* [Exercise aim] From the page on Cardi B's second mixtape, reproduce word for word the stretch from "2017 mixtape by" through "X, and Casanova.".

* [Document passage]
--
Mixtape by Cardi B
- Released: January 20, 2017
- Genre: Hip-hop
- Length: 28:26
- Label: KSR

Cardi B chronology
| Gangsta Bitch Music, Vol. 1 (2016) | Gangsta Bitch Music, Vol. 2 (2017) | Invasion of Privacy (2018) |

Singles from Gangsta Bitch Music, Vol. 2
- "Bronx Season" Released: September 15, 2016;

= Gangsta Bitch Music, Vol. 2 =

2017 mixtape by Cardi B

Gangsta Bitch Music, Vol. 2 is the second mixtape by American rapper Cardi B. It was the follow-up mixtape to her debut mixtape, Gangsta Bitch Music, Vol. 1. It was released on January 20, 2017, by KSR. The mixtape, a hip-hop record, features guest appearances from Migos member and then-spouse Offset, DJ Hardwerk, Justvlad, Konshens, Hoodcelebrityy, Josh X, and Casanova.
--
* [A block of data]
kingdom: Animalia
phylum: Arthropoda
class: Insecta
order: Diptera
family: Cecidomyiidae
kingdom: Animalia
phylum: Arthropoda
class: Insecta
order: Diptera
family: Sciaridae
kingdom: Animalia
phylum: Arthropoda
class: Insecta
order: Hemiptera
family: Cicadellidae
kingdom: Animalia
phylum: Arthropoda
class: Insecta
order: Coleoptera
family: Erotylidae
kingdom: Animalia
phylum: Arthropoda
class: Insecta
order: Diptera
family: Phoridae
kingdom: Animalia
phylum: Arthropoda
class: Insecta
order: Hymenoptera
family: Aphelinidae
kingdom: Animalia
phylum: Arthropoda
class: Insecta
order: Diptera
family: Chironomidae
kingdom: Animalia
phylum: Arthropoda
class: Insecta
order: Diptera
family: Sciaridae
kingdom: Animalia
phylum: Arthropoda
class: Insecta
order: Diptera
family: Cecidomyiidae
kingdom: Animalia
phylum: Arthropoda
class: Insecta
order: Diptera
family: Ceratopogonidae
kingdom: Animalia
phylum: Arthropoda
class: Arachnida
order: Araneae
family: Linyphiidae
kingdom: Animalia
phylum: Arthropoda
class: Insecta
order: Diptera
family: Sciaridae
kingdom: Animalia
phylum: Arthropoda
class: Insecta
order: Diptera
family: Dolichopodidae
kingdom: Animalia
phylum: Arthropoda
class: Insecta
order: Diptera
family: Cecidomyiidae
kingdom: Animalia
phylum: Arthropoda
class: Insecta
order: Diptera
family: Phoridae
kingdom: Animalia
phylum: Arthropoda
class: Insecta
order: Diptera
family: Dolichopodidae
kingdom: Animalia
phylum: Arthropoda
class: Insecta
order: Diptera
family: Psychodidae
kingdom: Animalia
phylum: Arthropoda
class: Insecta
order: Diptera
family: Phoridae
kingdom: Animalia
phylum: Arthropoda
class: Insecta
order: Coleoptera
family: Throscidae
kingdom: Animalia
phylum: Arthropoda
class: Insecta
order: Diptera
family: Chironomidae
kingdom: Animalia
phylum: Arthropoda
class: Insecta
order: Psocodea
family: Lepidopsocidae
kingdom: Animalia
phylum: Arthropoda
--
* [Task response]
2017 mixtape by Cardi B

Gangsta Bitch Music, Vol. 2 is the second mixtape by American rapper Cardi B. It was the follow-up mixtape to her debut mixtape, Gangsta Bitch Music, Vol. 1. It was released on January 20, 2017, by KSR. The mixtape, a hip-hop record, features guest appearances from Migos member and then-spouse Offset, DJ Hardwerk, Justvlad, Konshens, Hoodcelebrityy, Josh X, and Casanova.